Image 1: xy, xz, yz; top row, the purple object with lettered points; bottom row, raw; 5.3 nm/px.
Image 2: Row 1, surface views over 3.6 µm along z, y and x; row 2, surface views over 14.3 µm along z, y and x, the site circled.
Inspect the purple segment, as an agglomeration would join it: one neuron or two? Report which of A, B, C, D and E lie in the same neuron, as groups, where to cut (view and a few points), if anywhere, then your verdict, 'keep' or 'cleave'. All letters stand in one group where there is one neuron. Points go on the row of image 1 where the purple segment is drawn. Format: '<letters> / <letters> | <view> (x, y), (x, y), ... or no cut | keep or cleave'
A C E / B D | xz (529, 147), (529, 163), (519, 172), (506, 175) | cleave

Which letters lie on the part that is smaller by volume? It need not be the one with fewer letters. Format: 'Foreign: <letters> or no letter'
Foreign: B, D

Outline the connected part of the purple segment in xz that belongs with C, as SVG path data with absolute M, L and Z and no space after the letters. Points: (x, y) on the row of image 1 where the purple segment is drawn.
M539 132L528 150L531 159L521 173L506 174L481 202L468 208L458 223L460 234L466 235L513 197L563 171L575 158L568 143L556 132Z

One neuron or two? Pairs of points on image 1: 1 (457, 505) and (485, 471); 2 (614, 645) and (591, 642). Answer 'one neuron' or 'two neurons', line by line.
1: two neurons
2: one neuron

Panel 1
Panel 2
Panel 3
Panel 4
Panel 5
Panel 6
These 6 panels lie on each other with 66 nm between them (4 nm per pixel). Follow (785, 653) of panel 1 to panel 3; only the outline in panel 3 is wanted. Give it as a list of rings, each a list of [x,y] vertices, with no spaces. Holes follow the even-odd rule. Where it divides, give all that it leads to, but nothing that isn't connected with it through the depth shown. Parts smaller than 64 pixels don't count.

-.-.-

Task to carry out
Your task is to retype the data exactly, with no line missing.

Written reply
Image 1: xy, xz, yz; top row, the purple object with lettered points; bottom row, raw; 5.3 nm/px.
Image 2: Row 1, surface views over 3.6 µm along z, y and x; row 2, surface views over 14.3 µm along z, y and x, the site circled.
Inspect the purple segment, as an agglomeration would join it: one neuron or two? Report which of A, B, C, D and E lie in the same neuron, as groups, where to cut (view and a few points), if anywhere, then your verdict, 'keep' or 'cleave'. All letters stand in one group where there is one neuron. Points go on the row of image 1 where the purple segment is drawn. Format: '<letters> / <letters> | <view> (x, y), (x, y), ... or no cut | keep or cleave'
A C E / B D | xz (529, 147), (529, 163), (519, 172), (506, 175) | cleave

Which letters lie on the part that is smaller by volume? It need not be the one with fewer letters. Format: 'Foreign: <letters> or no letter'
Foreign: B, D

Outline the connected part of the purple segment in xz that belongs with C, as SVG path data with absolute M, L and Z and no space after the letters. Points: (x, y) on the row of image 1 where the purple segment is drawn.
M539 132L528 150L531 159L521 173L506 174L481 202L468 208L458 223L460 234L466 235L513 197L563 171L575 158L568 143L556 132Z

One neuron or two? Pairs of points on image 1: 1 (457, 505) and (485, 471); 2 (614, 645) and (591, 642). Answer 'one neuron' or 'two neurons', line by line.
1: two neurons
2: one neuron

Panel 1
Panel 2
Panel 3
Panel 4
Panel 5
Panel 6
These 6 panels lie on each other with 66 nm between them (4 nm per pixel). Follow (785, 653) of panel 1 to panel 3; only the outline in panel 3 is wanted. Give it as a list of rings, each a list of [x,y] vertices, with no spaces. Holes follow the even-odd rule. Where it divides, give all that it leads to, but nothing that isn't connected with it through the depth shown. Parts smaller than 64 pixels don't count.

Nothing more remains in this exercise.